Assume we have a difficult minimization problem

${\displaystyle \inf _{x\in C}g(x)}$

where ${\displaystyle g:X\to \mathbb {R} }$ and ${\displaystyle C\subseteq X}$. We can attempt to approximate this problem by a sequence of easier problems

${\displaystyle \inf _{x\in C^{\nu }}g^{\nu }(x)}$

for functions ${\displaystyle g^{\nu }}$ and sets ${\displaystyle C^{\nu }}$.

Epi-convergence provides an answer to the question: In what sense should the approximations converge to the original problem in order to guarantee that approximate solutions converge to a solution of the original?

We can embed these optimization problems into the epi-convergence framework by defining extended real-valued functions

{\displaystyle {\begin{aligned}f(x)&={\begin{cases}g(x),&x\in C,\\\infty ,&x\not \in C,\end{cases}}\\[4pt]f^{\nu }(x)&={\begin{cases}g^{\nu }(x),&x\in C^{\nu },\\\infty ,&x\not \in C^{\nu }.\end{cases}}\end{aligned}}}

So that the problems ${\displaystyle \inf _{x\in X}f(x)}$ and ${\displaystyle \inf _{x\in X}f^{\nu }(x)}$ are equivalent to the original and approximate problems, respectively.

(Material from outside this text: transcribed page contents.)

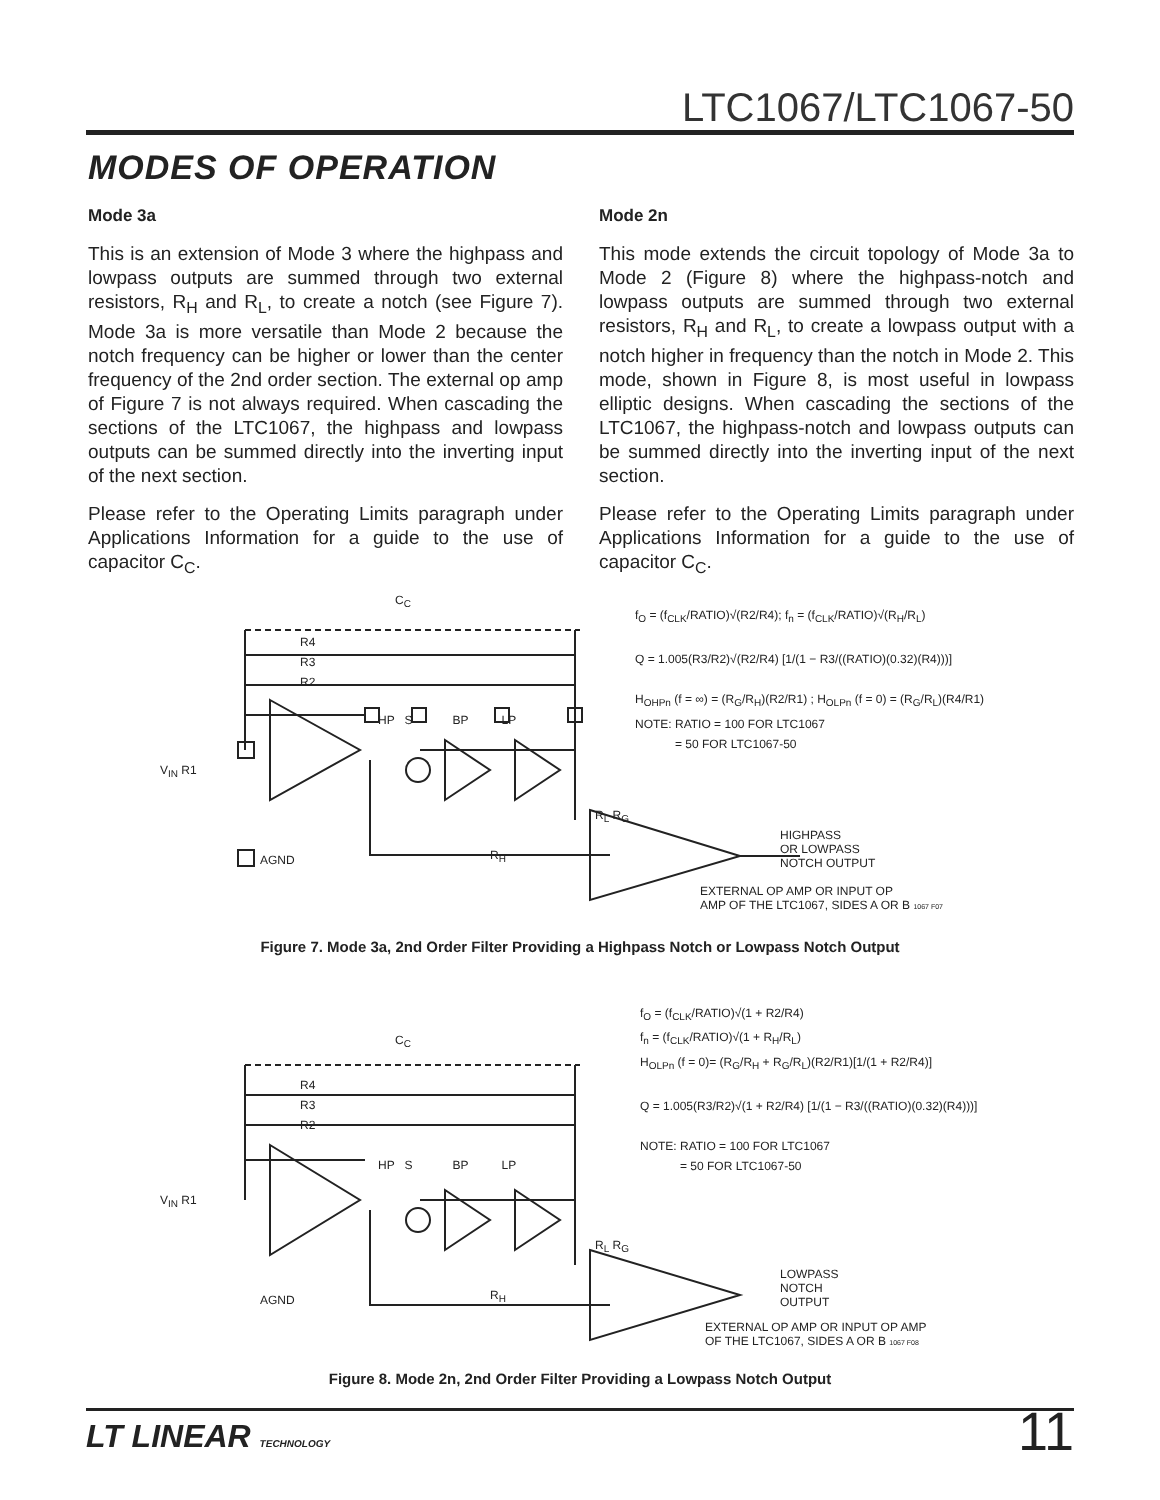LTC1067/LTC1067-50
MODES OF OPERATION
Mode 3a
This is an extension of Mode 3 where the highpass and lowpass outputs are summed through two external resistors, R<sub>H</sub> and R<sub>L</sub>, to create a notch (see Figure 7). Mode 3a is more versatile than Mode 2 because the notch frequency can be higher or lower than the center frequency of the 2nd order section. The external op amp of Figure 7 is not always required. When cascading the sections of the LTC1067, the highpass and lowpass outputs can be summed directly into the inverting input of the next section.
Please refer to the Operating Limits paragraph under Applications Information for a guide to the use of capacitor C<sub>C</sub>.
Mode 2n
This mode extends the circuit topology of Mode 3a to Mode 2 (Figure 8) where the highpass-notch and lowpass outputs are summed through two external resistors, R<sub>H</sub> and R<sub>L</sub>, to create a lowpass output with a notch higher in frequency than the notch in Mode 2. This mode, shown in Figure 8, is most useful in lowpass elliptic designs. When cascading the sections of the LTC1067, the highpass-notch and lowpass outputs can be summed directly into the inverting input of the next section.
Please refer to the Operating Limits paragraph under Applications Information for a guide to the use of capacitor C<sub>C</sub>.
V<sub>IN</sub> R1
R4
R3
R2
C<sub>C</sub>
HP S BP LP
AGND R<sub>H</sub>
R<sub>L</sub> R<sub>G</sub>
f<sub>O</sub> = (f<sub>CLK</sub>/RATIO)√(R2/R4); f<sub>n</sub> = (f<sub>CLK</sub>/RATIO)√(R<sub>H</sub>/R<sub>L</sub>)
Q = 1.005(R3/R2)√(R2/R4) [1/(1 − R3/((RATIO)(0.32)(R4)))]
H<sub>OHPn</sub> (f = ∞) = (R<sub>G</sub>/R<sub>H</sub>)(R2/R1) ; H<sub>OLPn</sub> (f = 0) = (R<sub>G</sub>/R<sub>L</sub>)(R4/R1)
NOTE: RATIO = 100 FOR LTC1067
= 50 FOR LTC1067-50
HIGHPASS
OR LOWPASS
NOTCH OUTPUT
EXTERNAL OP AMP OR INPUT OP
AMP OF THE LTC1067, SIDES A OR B 1067 F07
Figure 7. Mode 3a, 2nd Order Filter Providing a Highpass Notch or Lowpass Notch Output
V<sub>IN</sub> R1
R4
R3
R2
C<sub>C</sub>
HP S BP LP
AGND R<sub>H</sub>
R<sub>L</sub> R<sub>G</sub>
f<sub>O</sub> = (f<sub>CLK</sub>/RATIO)√(1 + R2/R4)
f<sub>n</sub> = (f<sub>CLK</sub>/RATIO)√(1 + R<sub>H</sub>/R<sub>L</sub>)
H<sub>OLPn</sub> (f = 0)= (R<sub>G</sub>/R<sub>H</sub> + R<sub>G</sub>/R<sub>L</sub>)(R2/R1)[1/(1 + R2/R4)]
Q = 1.005(R3/R2)√(1 + R2/R4) [1/(1 − R3/((RATIO)(0.32)(R4)))]
NOTE: RATIO = 100 FOR LTC1067
= 50 FOR LTC1067-50
LOWPASS
NOTCH
OUTPUT
EXTERNAL OP AMP OR INPUT OP AMP
OF THE LTC1067, SIDES A OR B 1067 F08
Figure 8. Mode 2n, 2nd Order Filter Providing a Lowpass Notch Output
LT LINEAR TECHNOLOGY 11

If ${\displaystyle (f^{\nu })}$ epi-converges to ${\displaystyle f}$, then ${\displaystyle \limsup _{\nu \to \infty }[\inf f^{\nu }]\leq \inf f}$. Furthermore, if ${\displaystyle x}$ is a limit point of minimizers of ${\displaystyle f^{\nu }}$, then ${\displaystyle x}$ is a minimizer of ${\displaystyle f}$. In this sense,

${\displaystyle \lim _{v\to \infty }\operatorname {argmin} f^{\nu }\subseteq \operatorname {argmin} f.}$

Epi-convergence is the weakest notion of convergence for which this result holds.

## Properties

• ${\displaystyle (f^{\nu })}$ epi-converges to ${\displaystyle f}$ if and only if ${\displaystyle (-f^{\nu })}$ hypo-converges to ${\displaystyle -f}$.
• ${\displaystyle (f^{\nu })}$ epi-converges to ${\displaystyle f}$ if and only if ${\displaystyle (\operatorname {epi} f^{\nu })}$ converges to ${\displaystyle \operatorname {epi} f}$ as sets, in the Painlevé–Kuratowski sense of set convergence. Here, ${\displaystyle \operatorname {epi} f}$ is the epigraph of the function ${\displaystyle f}$.
• If ${\displaystyle f^{\nu }}$ epi-converges to ${\displaystyle f}$, then ${\displaystyle f}$ is lower semi-continuous.
• If ${\displaystyle f^{\nu }}$ is convex for each ${\displaystyle \nu \in \mathbb {N} }$ and ${\displaystyle (f^{\nu })}$ epi-converges to ${\displaystyle f}$, then ${\displaystyle f}$ is convex.
• If ${\displaystyle f_{1}^{\nu }\leq f^{\nu }\leq f_{2}^{\nu }}$ and both ${\displaystyle (f_{1}^{\nu })}$ and ${\displaystyle (f_{2}^{\nu })}$ epi-converge to ${\displaystyle f}$, then ${\displaystyle (f^{\nu })}$ epi-converges to ${\displaystyle f}$.
• If ${\displaystyle (f^{\nu })}$ converges uniformly to ${\displaystyle f}$ on each compact set of ${\displaystyle \mathbb {R} ^{n}}$, then ${\displaystyle (f^{\nu })}$ epi-converges and hypo-converges to ${\displaystyle f}$.
• In general, epi-convergence neither implies nor is implied by pointwise convergence. Additional assumptions can be placed on an pointwise convergent family of functions to guarantee epi-convergence.